● TO DO
From first line to last, print the records exactly, but leave out the pictures.

● MATERIAL PROVIDED
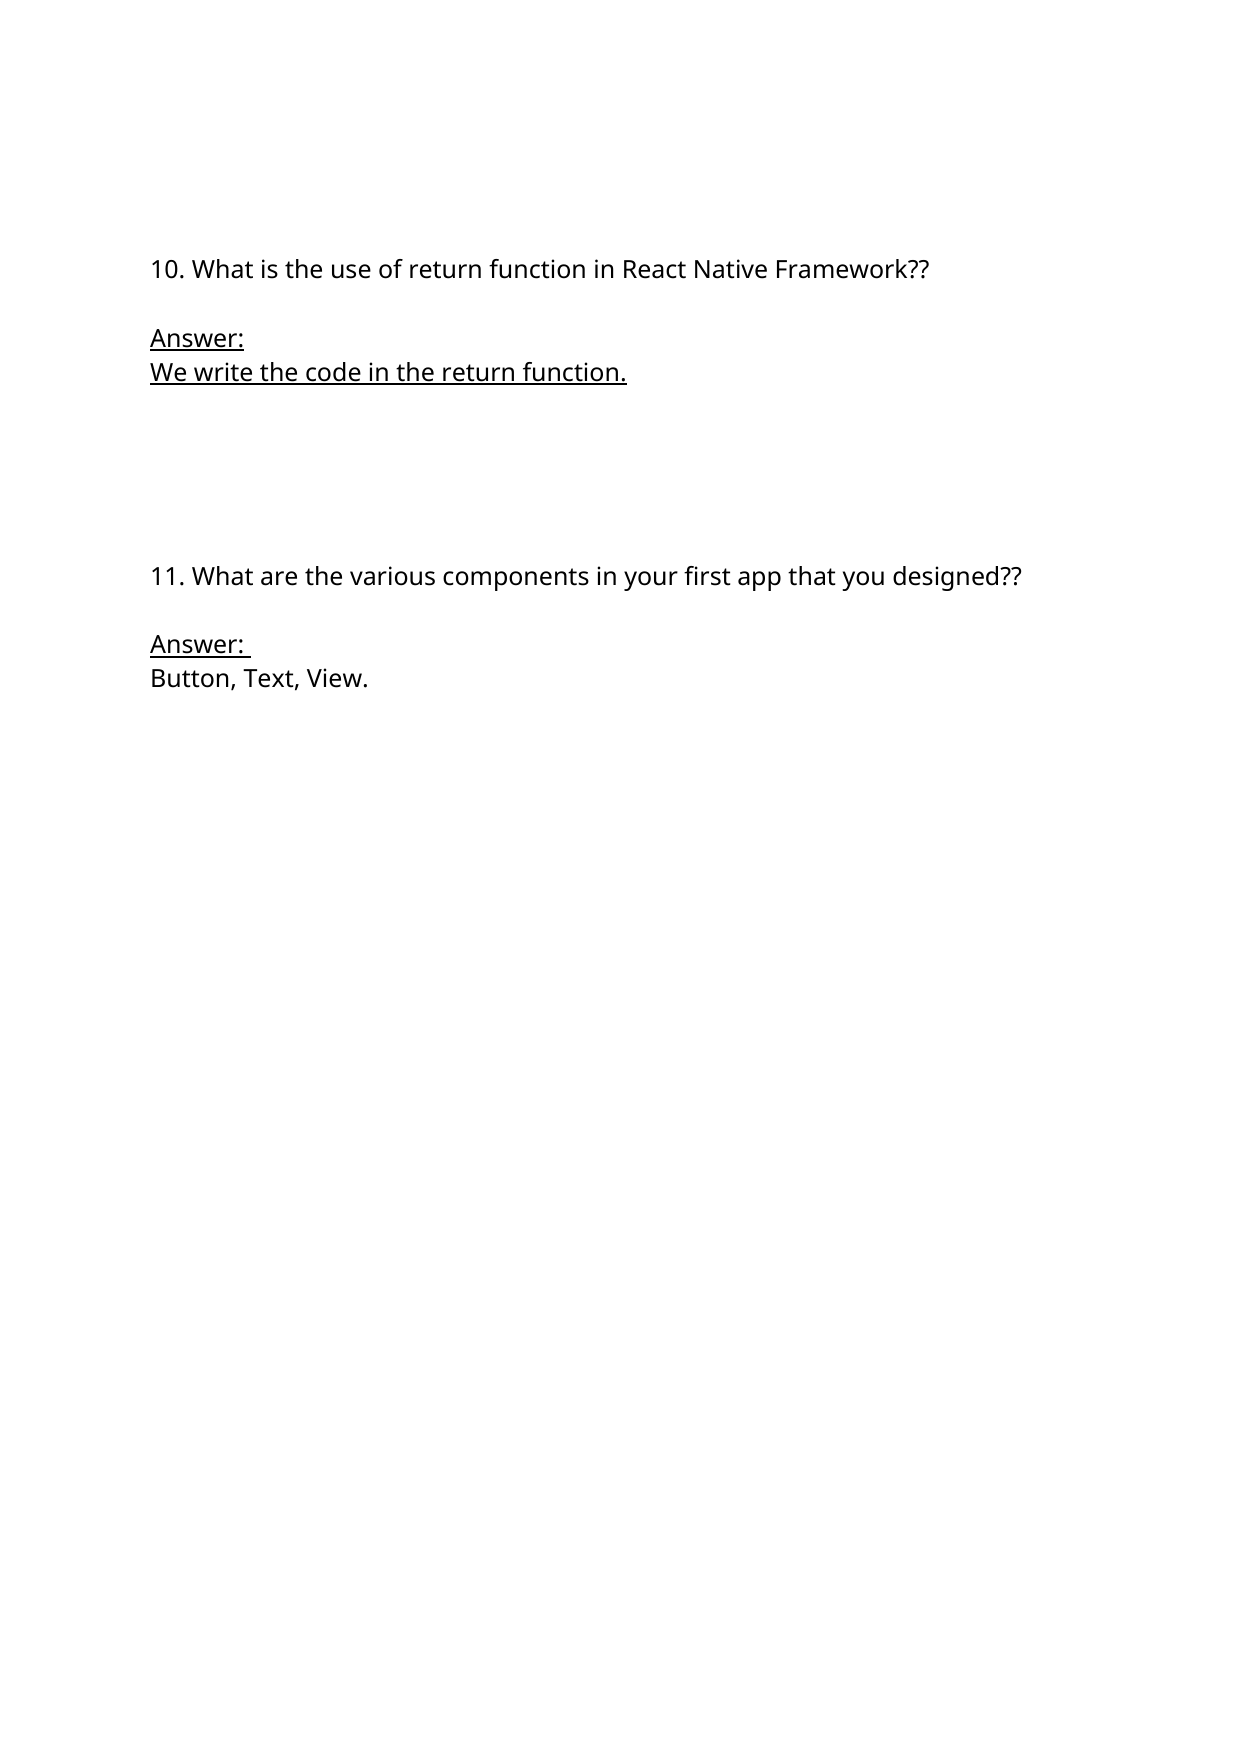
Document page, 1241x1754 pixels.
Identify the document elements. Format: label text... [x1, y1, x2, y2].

text Answer: [150, 320, 1090, 354]
text Button, Text, View. [150, 661, 1090, 695]
text We write the code in the return function. [150, 354, 1090, 388]
text 11. What are the various components in your first app that you designed?? [150, 559, 1090, 593]
text 10. What is the use of return function in React Native Framework?? [150, 252, 1090, 286]
text Answer: [150, 627, 1090, 661]
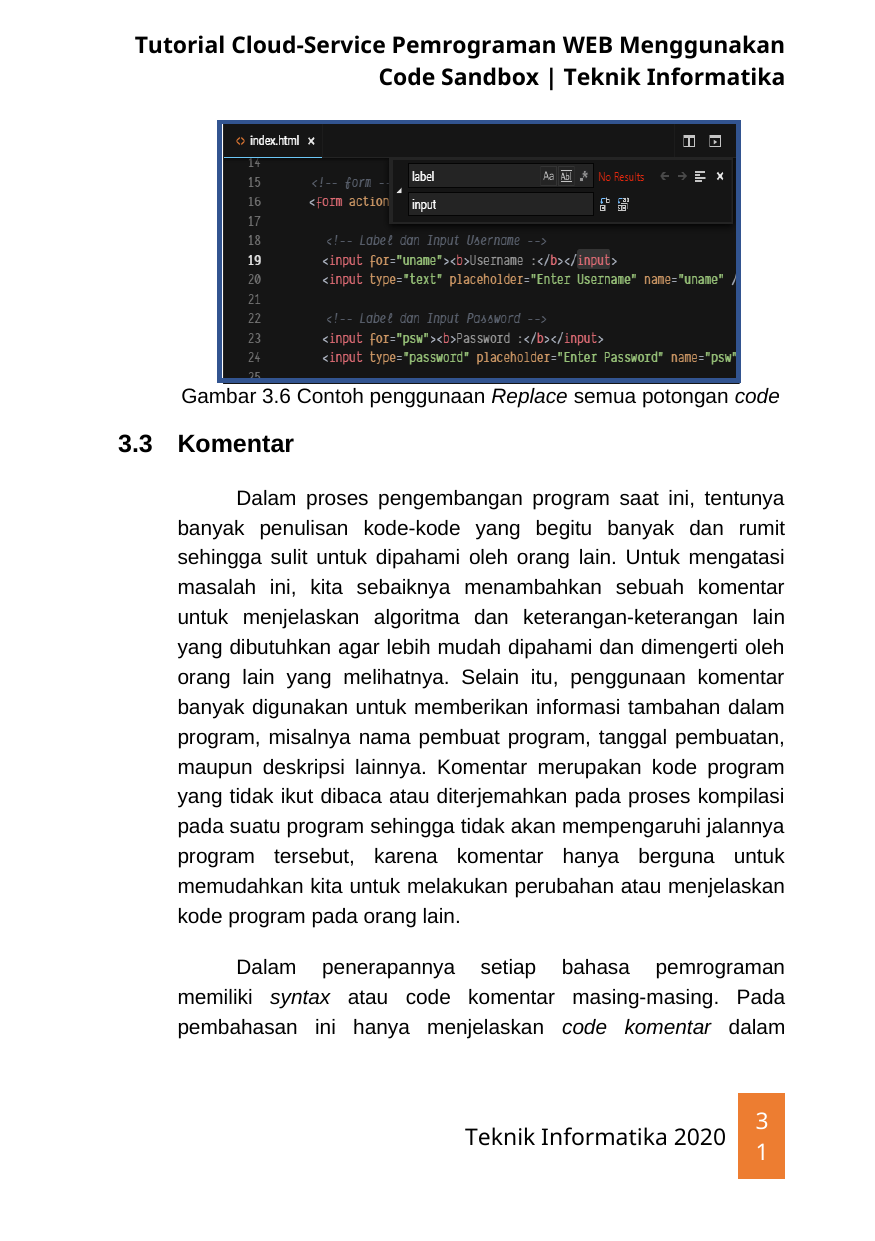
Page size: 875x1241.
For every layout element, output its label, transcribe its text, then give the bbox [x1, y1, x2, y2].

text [177, 955, 785, 1038]
picture [223, 124, 736, 378]
text Gambar 3.6 Contoh penggunaan Replace semua potongan code [177, 384, 785, 408]
list Komentar [118, 429, 785, 457]
text Dalam proses pengembangan program saat ini, tentunya banyak penulisan kode-kode yang begitu banyak dan rumit sehingga sulit untuk dipahami oleh orang lain. Untuk mengatasi masalah ini, kita sebaiknya menambahkan sebuah komentar untuk menjelaskan algoritma dan keterangan-keterangan lain yang dibutuhkan agar lebih mudah dipahami dan dimengerti oleh orang lain yang melihatnya. Selain itu, penggunaan komentar banyak digunakan untuk memberikan informasi tambahan dalam program, misalnya nama pembuat program, tanggal pembuatan, maupun deskripsi lainnya. Komentar merupakan kode program yang tidak ikut dibaca atau diterjemahkan pada proses kompilasi pada suatu program sehingga tidak akan mempengaruhi jalannya program tersebut, karena komentar hanya berguna untuk memudahkan kita untuk melakukan perubahan atau menjelaskan kode program pada orang lain. [177, 485, 785, 928]
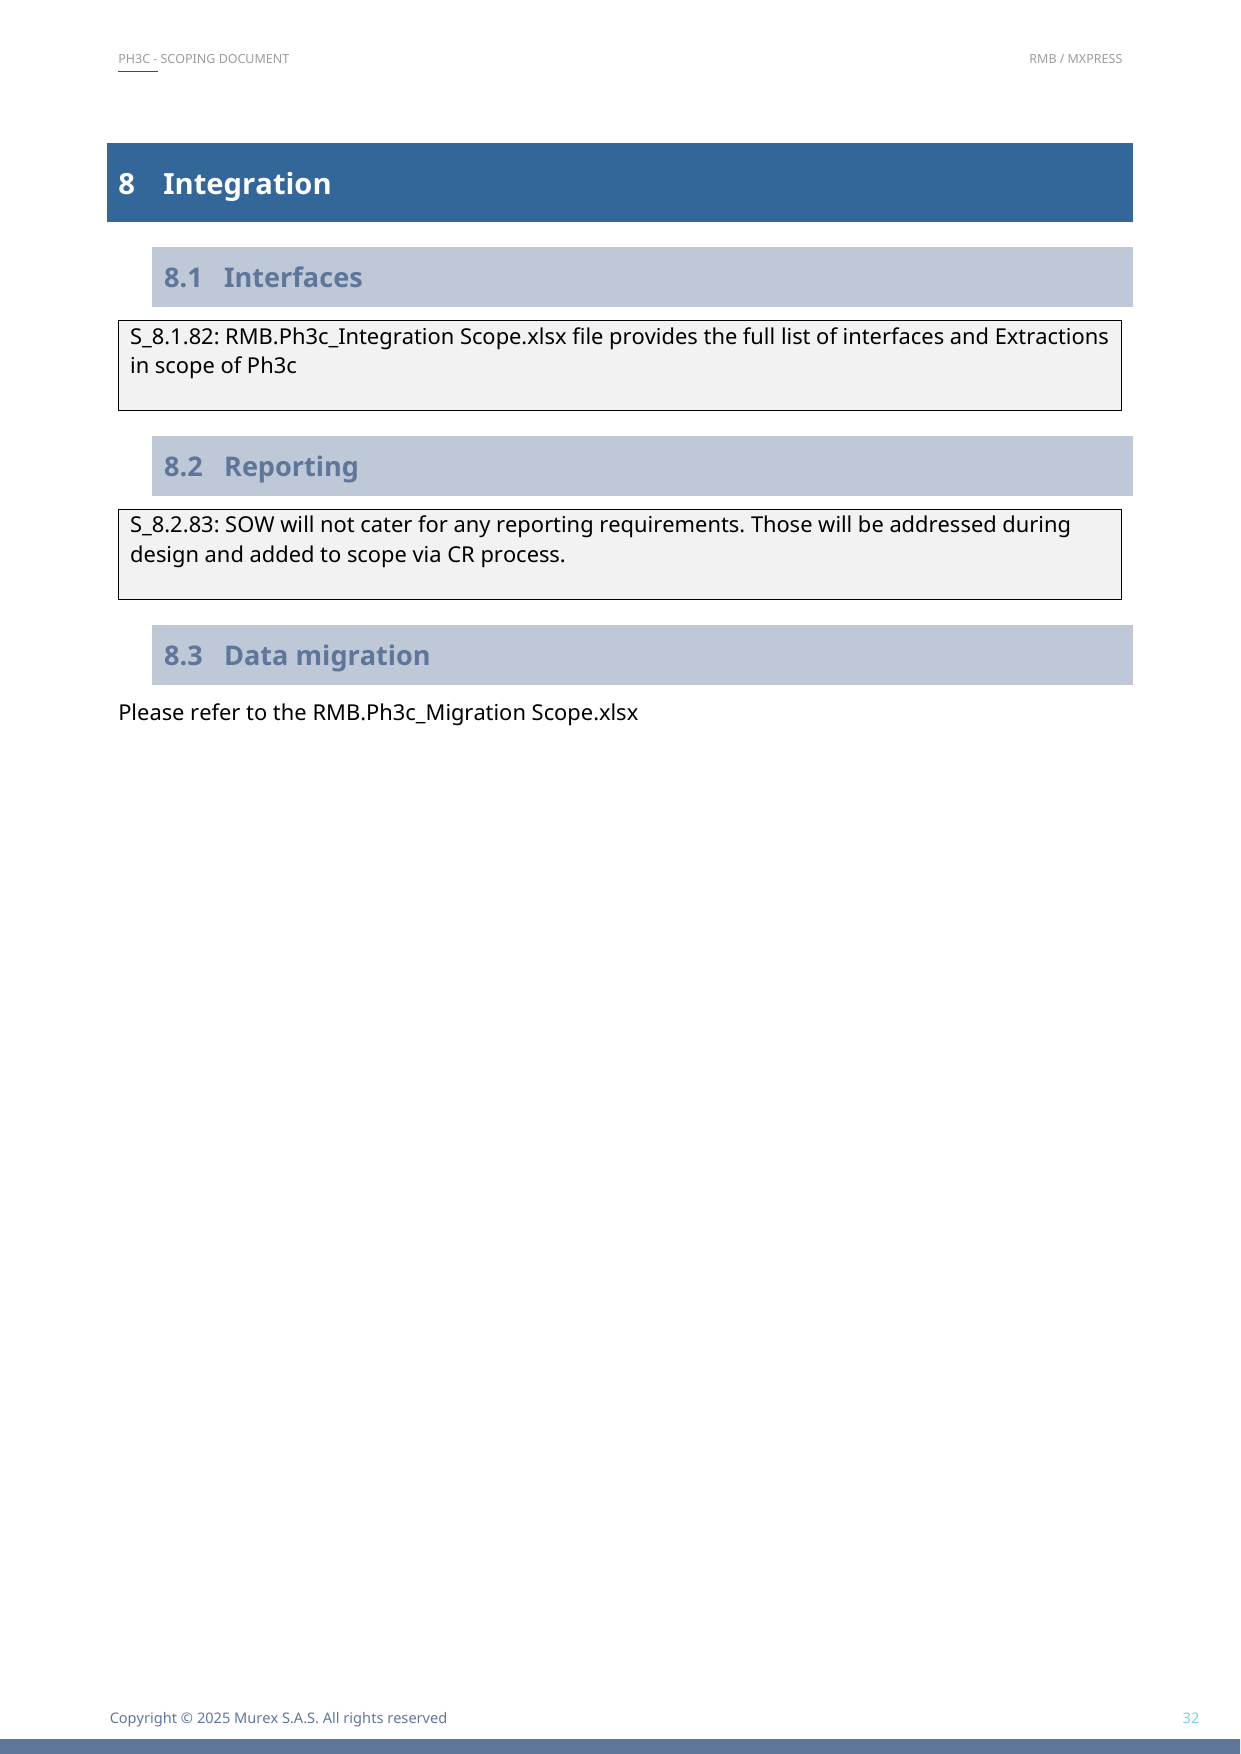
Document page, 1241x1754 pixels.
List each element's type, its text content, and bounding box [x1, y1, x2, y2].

text Please refer to the RMB.Ph3c_Migration Scope.xlsx [118, 697, 1122, 727]
subtitle Integration [110, 146, 1130, 219]
subtitle Reporting [156, 439, 1130, 493]
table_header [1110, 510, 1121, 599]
subtitle Data migration [156, 628, 1130, 682]
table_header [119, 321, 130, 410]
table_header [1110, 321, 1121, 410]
subtitle Interfaces [156, 251, 1130, 304]
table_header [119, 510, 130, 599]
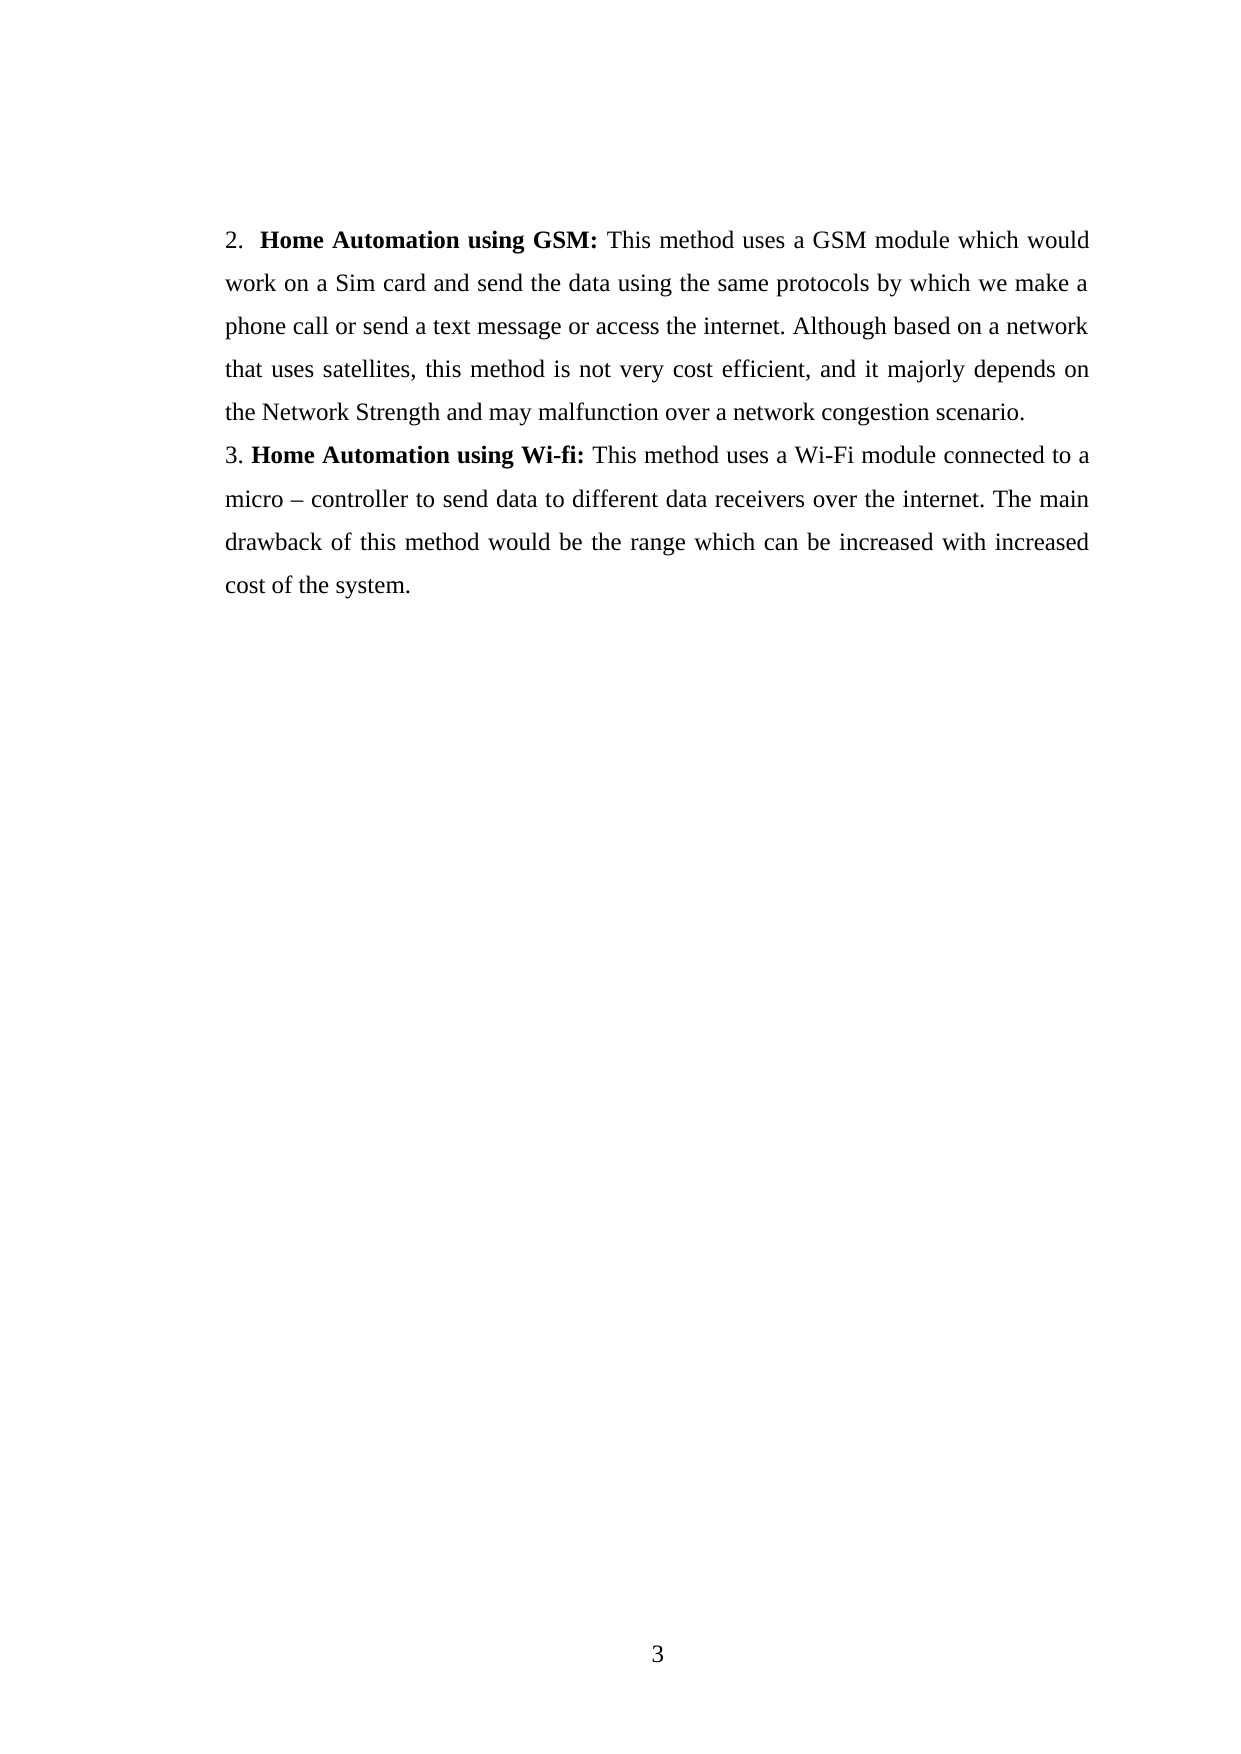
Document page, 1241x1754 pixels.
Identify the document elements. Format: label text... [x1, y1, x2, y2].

● RESPONSE TO THE TASK
Document page, 1241x1754 pixels.
Identify the document elements. Format: label text... [x1, y1, x2, y2].

text Answer: [150, 320, 1090, 354]
text Button, Text, View. [150, 661, 1090, 695]
text We write the code in the return function. [150, 354, 1090, 388]
text 11. What are the various components in your first app that you designed?? [150, 559, 1090, 593]
text 10. What is the use of return function in React Native Framework?? [150, 252, 1090, 286]
text Answer: [150, 627, 1090, 661]
Page size: 875x1241.
For every layout element, output its label, transcribe its text, then give the bbox [x1, y1, x2, y2].

text [177, 955, 785, 1038]
picture [223, 124, 736, 378]
text Gambar 3.6 Contoh penggunaan Replace semua potongan code [177, 384, 785, 408]
list Komentar [118, 429, 785, 457]
text Dalam proses pengembangan program saat ini, tentunya banyak penulisan kode-kode yang begitu banyak dan rumit sehingga sulit untuk dipahami oleh orang lain. Untuk mengatasi masalah ini, kita sebaiknya menambahkan sebuah komentar untuk menjelaskan algoritma dan keterangan-keterangan lain yang dibutuhkan agar lebih mudah dipahami dan dimengerti oleh orang lain yang melihatnya. Selain itu, penggunaan komentar banyak digunakan untuk memberikan informasi tambahan dalam program, misalnya nama pembuat program, tanggal pembuatan, maupun deskripsi lainnya. Komentar merupakan kode program yang tidak ikut dibaca atau diterjemahkan pada proses kompilasi pada suatu program sehingga tidak akan mempengaruhi jalannya program tersebut, karena komentar hanya berguna untuk memudahkan kita untuk melakukan perubahan atau menjelaskan kode program pada orang lain. [177, 485, 785, 928]
Document page, 1241x1754 pixels.
List each element's type, its text content, and bounding box [x1, y1, x2, y2].

text Please refer to the RMB.Ph3c_Migration Scope.xlsx [118, 697, 1122, 727]
subtitle Integration [110, 146, 1130, 219]
subtitle Reporting [156, 439, 1130, 493]
table_header [1110, 510, 1121, 599]
subtitle Data migration [156, 628, 1130, 682]
table_header [119, 321, 130, 410]
table_header [1110, 321, 1121, 410]
subtitle Interfaces [156, 251, 1130, 304]
table_header [119, 510, 130, 599]
Document page, 1241x1754 pixels.
Identify the document elements. Format: label text... [x1, y1, x2, y2].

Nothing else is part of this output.